::: BACAAN PILIHAN :::

Sumber: TribunNews.com | Editor: Yudho Winarto
KONTAN.CO.ID - Implementasi program Tol Laut yang digagas pemerintah dinilai tidak efektif dalam menekan harga. Agar program tol laut berjalan sesuai tujuan pemerintah, pengelolaan program ini dinilai akan lebih optimal jika diserahkan kepada pelayaran swasta yang sudah lebih dahulu melayari pulau-pulau di Indonesia.
“Biaya subsidi tol laut sangat besar, tetapi tidak efektif menekan harga di daerah-daerah tujuan tol laut, hanya buang-buang dana APBN saja. Padahal pelayaran swasta sudah lebih dulu melayari daerah-daerah di seluruh Indonesia dengan 14.000 kapal, sedangkan kapal tol laut baru 6 kapal. Artinya, tanpa tol laut pun, distribusi barang sudah jalan,” kata Anggota Komisi VI DPR Bambang Haryo kepada wartawan, Jumat (11/8/2017).
Dia mencontohkan di Papua yang menjadi daerah tujuan tol laut. Sebelum program ini dijalankan, harga beras di Papua pada waktu itu sudah Rp13.000 per kilogram.
“Saat kami berkunjung kesana, sekarang setelah ada tol laut ke Papua, harga beras malah lebih mahal. Kenapa bisa begitu? Ini membuktikan tol laut yang disubsidi tidak berdampak ekonomi, tidak bisa menekan disparitas harga,” tuturnya.
Menurut Bambang, tidak adanya dampak pada penurunan harga barang karena tol laut tidak dimanfaatkan oleh pihak-pihak yang seharusnya bertanggung jawab dalam melakukan stabilisasi harga barang seperti Bulog dan Pertani.
Yang memanfaatkan program ini justru pedagang yang menyesuaikan harga dengan mekanisme pasar. Para pedagang ini tidak berkomitmen berdagang sesuai regulasi, yakni tidak ada regulasi harga, regulasi distribusi, regulasi kualitas barang. Akhirnya harga barang-barang tetap tinggi.
Bambang menambahkan meski konsep dan tujuannya bagus, untuk menekan disparitas harga tidak cukup dengan memberikan subsidi terhadap kapal pengangkut.
“Transportasi laut dikatakan sebagai penyebab disparitas harga selama ini itu keliru, karena transportasi laut hanya berkontribusi 5% terhadap harga barang. Sisanya yang paling banyak berkontribusi adalah biaya distribusi ke pedalaman. Selama ini distribusi ke pedalaman menggunakan pesawat-pesawat perintis. Inilah yang membuat mahal,” tuturnya.

:::

**LATIHAN SOAL**
**1)** Tentukan apakah setiap pernyataan berikut sesuai dengan artikel tentang tol laut, jawab ya atau tidak, lalu kutip kata-kata penentunya dari artikel: (a) Kapal tol laut baru berjumlah 6 kapal. (b) Transportasi laut berkontribusi 15% terhadap harga barang. (c) Bulog dan Pertani memanfaatkan program tol laut.
**2)** Kumpulkan setiap baris dalam data di bawah yang memuat kata "operationType". Perhatikan huruf besar dan kecil.

::: DATA TERSEDIA :::

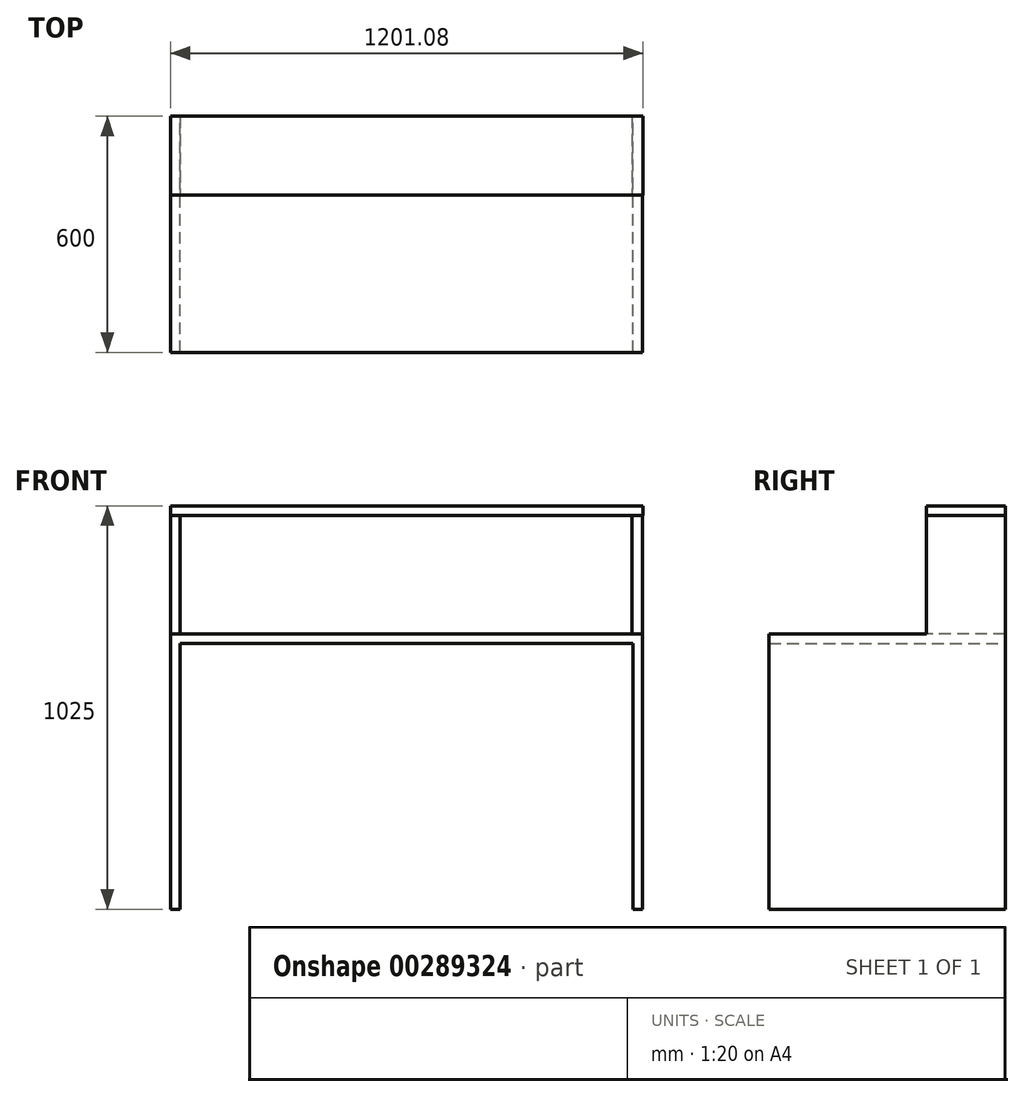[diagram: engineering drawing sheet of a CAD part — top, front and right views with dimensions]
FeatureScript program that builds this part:
annotation { "Feature Type Name" : "Feature", "Feature Type Description" : "" }
export const myFeature = defineFeature(function(context is Context, id is Id, definition is map)
    precondition{}
    {
        {
            var Q0;
            Q0=qCreatedBy(makeId("Top.planeOp"),FACE);
            var sketch = newSketch(context, id + "F0", { "sketchPlane" : qUnion([Q0])});
            skLineSegment(sketch, "E0.bottom", {"start": v(600, -300) * mm, "end": v(-600, -300) * mm});
            skLineSegment(sketch, "E0.top", {"start": v(600, 300) * mm, "end": v(-600, 300) * mm});
            skLineSegment(sketch, "E0.left", {"start": v(600, -300) * mm, "end": v(600, 300) * mm});
            skLineSegment(sketch, "E0.right", {"start": v(-600, -300) * mm, "end": v(-600, 300) * mm});
            skPoint(sketch, "E0.middle", {"position": v(0, 0) * mm});
            skSolve(sketch);
        }
        {
            var Q0;
            Q0 = qSketchRegion(id + "F0", true);
            extrude(context, id + "F1", {"entities" : qUnion([Q0]), "depth" : 25 * mm});
        }
        {
            var Q0;
            Q0=makeQuery(id+"F1.opExtrude","CAP_FACE",FACE,{"disambiguationData":[OSD([sQuery(id+"F0.wireOp",EDGE,"E0.bottom"),sQuery(id+"F0.wireOp",EDGE,"E0.top"),sQuery(id+"F0.wireOp",EDGE,"E0.left"),sQuery(id+"F0.wireOp",EDGE,"E0.right")])],"isStart":true});
            var sketch = newSketch(context, id + "F2", { "sketchPlane" : qUnion([Q0])});
            skLineSegment(sketch, "E1.bottom", {"start": v(-575, 300) * mm, "end": v(575, 300) * mm});
            skLineSegment(sketch, "E1.top", {"start": v(-575, -300) * mm, "end": v(575, -300) * mm});
            skLineSegment(sketch, "E1.left", {"start": v(-575, 300) * mm, "end": v(-575, -300) * mm});
            skLineSegment(sketch, "E1.right", {"start": v(575, 300) * mm, "end": v(575, -300) * mm});
            skSolve(sketch);
        }
        {
            var Q0;
            {var subQ0=sQuery(id+"F2.wireOp",EDGE,"E1.left");Q0=makeQuery(id+"F2.imprint","IMPRINT",FACE,{"disambiguationData":[TD([[makeQuery(id+"F2.imprint","IMPRINT",EDGE,{"derivedFrom":subQ0}),-1.0]])]});}
            var Q1;
            {var subQ0=sQuery(id+"F2.wireOp",EDGE,"E1.right");Q1=makeQuery(id+"F2.imprint","IMPRINT",FACE,{"disambiguationData":[TD([[makeQuery(id+"F2.imprint","IMPRINT",EDGE,{"derivedFrom":subQ0}),1.0]])]});}
            extrude(context, id + "F3", {"entities" : qUnion([Q0, Q1]), "operationType" : NewBodyOperationType.ADD, "depth" : 675 * mm});
        }
        {
            var Q0;
            Q0=makeQuery(id+"F1.opExtrude","CAP_FACE",FACE,{"disambiguationData":[OSD([sQuery(id+"F0.wireOp",EDGE,"E0.bottom"),sQuery(id+"F0.wireOp",EDGE,"E0.top"),sQuery(id+"F0.wireOp",EDGE,"E0.left"),sQuery(id+"F0.wireOp",EDGE,"E0.right")])],"isStart":false});
            var sketch = newSketch(context, id + "F4", { "sketchPlane" : qUnion([Q0])});
            skLineSegment(sketch, "E2.bottom", {"start": v(-575.26, 300) * mm, "end": v(573.2, 300) * mm});
            skLineSegment(sketch, "E2.top", {"start": v(-575.26, -300) * mm, "end": v(573.2, -300) * mm});
            skLineSegment(sketch, "E2.left", {"start": v(-575.26, 300) * mm, "end": v(-575.26, -300) * mm});
            skLineSegment(sketch, "E2.right", {"start": v(573.2, 300) * mm, "end": v(573.2, -300) * mm});
            skLineSegment(sketch, "E3", {"start": v(-600, 100) * mm, "end": v(-575.26, 100) * mm});
            skLineSegment(sketch, "E4", {"start": v(-575.26, 100) * mm, "end": v(600, 100) * mm});
            skSolve(sketch);
        }
        {
            var Q0;
            {var subQ3=sQuery(id+"F4.wireOp",EDGE,"E3");Q0=makeQuery(id+"F4.imprint","IMPRINT",FACE,{"disambiguationData":[TD([[makeQuery(id+"F4.imprint","IMPRINT",EDGE,{"derivedFrom":subQ3}),1.0]])]});}
            var Q1;
            {var subQ3=sQuery(id+"F4.wireOp",EDGE,"E4");var subQ5=makeQuery(id+"F1.opExtrude","CAP_EDGE",EDGE,{"disambiguationData":[OSD([sQuery(id+"F0.wireOp",EDGE,"E0.left")])],"isStart":false});var subQ7=makeQuery(id+"F4.imprint","INTERSECT",VERTEX,{"derivedFrom":[subQ5,subQ3]});Q1=makeQuery(id+"F4.imprint","IMPRINT",FACE,{"disambiguationData":[TD([[makeQuery(id+"F4.imprint","IMPRINT",EDGE,{"disambiguationData":[TD([[subQ7,1.0]])],"derivedFrom":subQ3}),1.0]])]});}
            extrude(context, id + "F5", {"entities" : qUnion([Q0, Q1]), "operationType" : NewBodyOperationType.ADD, "depth" : 300 * mm});
        }
        {
            var Q0;
            Q0=makeQuery(id+"F5.opExtrude","CAP_FACE",FACE,{"disambiguationData":[OSD([sQuery(id+"F0.wireOp",EDGE,"E0.top"),sQuery(id+"F0.wireOp",EDGE,"E0.right"),sQuery(id+"F4.wireOp",EDGE,"E2.left"),sQuery(id+"F4.wireOp",EDGE,"E3")])],"isStart":false});
            var sketch = newSketch(context, id + "F6", { "sketchPlane" : qUnion([Q0])});
            skLineSegment(sketch, "E5.bottom", {"start": v(-600, 300) * mm, "end": v(601.08, 300) * mm});
            skLineSegment(sketch, "E5.top", {"start": v(-600, 99.66) * mm, "end": v(601.08, 99.66) * mm});
            skLineSegment(sketch, "E5.left", {"start": v(-600, 300) * mm, "end": v(-600, 99.66) * mm});
            skLineSegment(sketch, "E5.right", {"start": v(601.08, 300) * mm, "end": v(601.08, 99.66) * mm});
            skSolve(sketch);
        }
        {
            var Q0;
            {var subQ3=makeQuery(id+"F5.opExtrude","CAP_EDGE",EDGE,{"disambiguationData":[OSD([sQuery(id+"F4.wireOp",EDGE,"E2.left")])],"isStart":false});Q0=makeQuery(id+"F6.imprint","IMPRINT",FACE,{"disambiguationData":[TD([[makeQuery(id+"F6.imprint","IMPRINT",EDGE,{"derivedFrom":subQ3}),-1.0]])]});}
            var Q1;
            {var subQ2=sQuery(id+"F6.wireOp",EDGE,"E5.top");Q1=makeQuery(id+"F6.imprint","IMPRINT",FACE,{"disambiguationData":[TD([[makeQuery(id+"F6.imprint","IMPRINT",EDGE,{"derivedFrom":subQ2}),1.0]])]});}
            extrude(context, id + "F7", {"entities" : qUnion([Q0, Q1]), "operationType" : NewBodyOperationType.ADD, "depth" : 25 * mm});
        }
    });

:::

**KUNCI JAWABAN**
**1)**
(a) Ya: "sedangkan kapal tol laut baru 6 kapal"
(b) Tidak: "transportasi laut hanya berkontribusi 5% terhadap harga barang"
(c) Tidak: "tol laut tidak dimanfaatkan oleh pihak-pihak yang seharusnya bertanggung jawab dalam melakukan stabilisasi harga barang seperti Bulog dan Pertani"

**2)**
            extrude(context, id + "F3", {"entities" : qUnion([Q0, Q1]), "operationType" : NewBodyOperationType.ADD, "depth" : 675 * mm});
            extrude(context, id + "F5", {"entities" : qUnion([Q0, Q1]), "operationType" : NewBodyOperationType.ADD, "depth" : 300 * mm});
            extrude(context, id + "F7", {"entities" : qUnion([Q0, Q1]), "operationType" : NewBodyOperationType.ADD, "depth" : 25 * mm});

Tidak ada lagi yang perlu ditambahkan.